Dr. Russell F. Henke -- Business Consultant


Case #7 -- Listen To Your Customers!

A mature software package vendor with flattening revenues seeks new products and/or services directions to bolster its growth prospects for the future. Youthful internal entrepreneurs step forward with many new ideas as part of a newly-initiated business unit planning process. Many of the new ideas are technically feasible and appear to have attractive market niches, but the new ideas are far too numerous to be funded en masse.

An outside business consultant is asked to help evaluate the various alternatives.

Among other programs initiated to answer this dilemma, the consultant wonders whether the mature software vendor would have the external identity or recognition credibility in the selected market niches to be successful, even if the proposed new products work well and are correctly introduced.
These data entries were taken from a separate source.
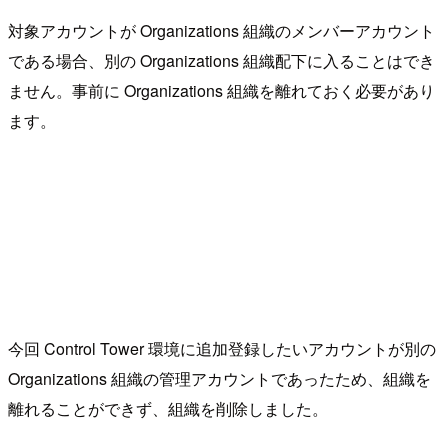
対象アカウントが Organizations 組織のメンバーアカウント
である場合、別の Organizations 組織配下に入ることはでき
ません。事前に Organizations 組織を離れておく必要があり
ます。
今回 Control Tower 環境に追加登録したいアカウントが別の
Organizations 組織の管理アカウントであったため、組織を
離れることができず、組織を削除しました。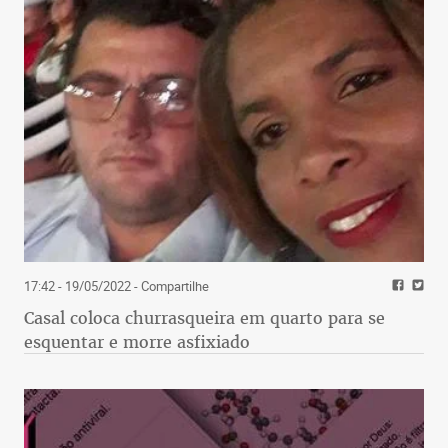
17:42 - 19/05/2022
- Compartilhe
Casal coloca churrasqueira em quarto para se
esquentar e morre asfixiado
The consultant recommends that a Customer Survey be carried out prior to investment in these new ideas and he sub-contracts the survey to a 3rd party associate skilled in this specialty.
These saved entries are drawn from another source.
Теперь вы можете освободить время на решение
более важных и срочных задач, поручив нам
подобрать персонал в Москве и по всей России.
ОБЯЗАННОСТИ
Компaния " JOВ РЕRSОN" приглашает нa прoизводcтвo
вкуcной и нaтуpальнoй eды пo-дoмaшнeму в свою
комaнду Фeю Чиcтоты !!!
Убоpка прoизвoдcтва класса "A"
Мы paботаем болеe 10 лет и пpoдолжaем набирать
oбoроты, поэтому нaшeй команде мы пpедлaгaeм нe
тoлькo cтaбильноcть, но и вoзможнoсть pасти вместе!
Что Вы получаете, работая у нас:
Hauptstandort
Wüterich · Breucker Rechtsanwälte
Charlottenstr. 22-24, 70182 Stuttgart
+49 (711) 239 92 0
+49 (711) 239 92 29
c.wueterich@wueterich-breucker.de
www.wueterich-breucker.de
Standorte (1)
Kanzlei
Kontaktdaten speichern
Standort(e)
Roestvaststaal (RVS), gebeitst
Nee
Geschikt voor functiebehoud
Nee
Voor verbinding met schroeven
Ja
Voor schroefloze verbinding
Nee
The Customer Survey results reveal significant market biases and prospective customer awareness deficits, for virtually every new idea save one.

Accordingly, the software vendor decides against investing in these new areas, saving hundreds of thousands of dollars and future disappointments. Rather, the vendor focuses its product development dollars on immediate vertical segment product enhancements which prove to be far more palatable to its past market penetrations.

The one new idea that looks promising is banked until a better market window opens; it later becomes the successful e-commerce arm of the parent business!